I need to judge whether two $N\times N$ matrices $A$ and $B$ are permutation-similar or not; if we have $A_{ij}=B_{\sigma(i)\sigma(j)}$ where $\sigma(i)$ denote a permutation, we say $A\sim B$. Here $\sim$ denotes the permutation-similarity.
For simplicity, let us assume $A$ has eigenvalues which are not degenerated. Apparently, the eigenvalues of $A$ and those of $B$ should be the same if $A$~$B$.
Let us consider a set of matrices $\{\tilde{A}^m |m=1,2...N\}$, where $\tilde{A}^m$ are $A$ but skipping $m$-th column and $m$-th row. Thus the dimension of $\tilde{A}^m$ is $(N-1)\times(N-1)$. We can calculate $(N-1)$ eigenvalues of $\tilde{A}^m$. The eigenvalues should be the same as the eigenvalues of $\tilde{B}^{m'}$ if $A\sim B$. Combine all eigenvalues of $\{\tilde{A}^m\}$ together, we have the total number of $N \times (N-1)$ eigenvalues. Adding $N$ eigenvalues of $A$, we have total of $N^2$ eigenvalues.
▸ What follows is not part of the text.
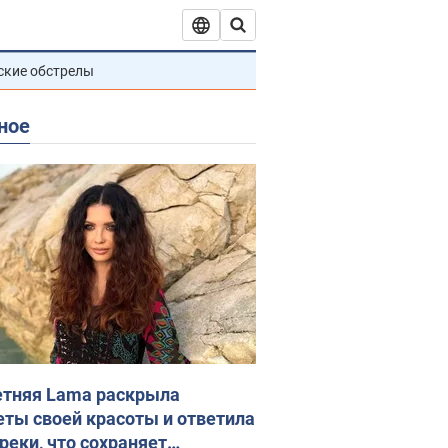
ские обстрелы
ное
етняя Lama раскрыла
еты своей красоты и ответила
реки, что сохраняет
All these eigenvalues of $A$ and of $B$ are the same if $A\sim B$.
The degree of freedom of the total number of eigenvalues $N^2$ are the same as the degree of freedom of the matrix elements $N^2$. Thus it should be impossible to make continuous changing of matrix elements of $A$ with keeping the $N^2$ eigenvalues. I think that this implies $A$~$B$ is judged by these $N^2$ eigenvalues.
Am I correct? I guess I have something wrong. My purpose is characterizing matrices for finding (or screening) $B$ for given $A$, among a large set of candidates $B$.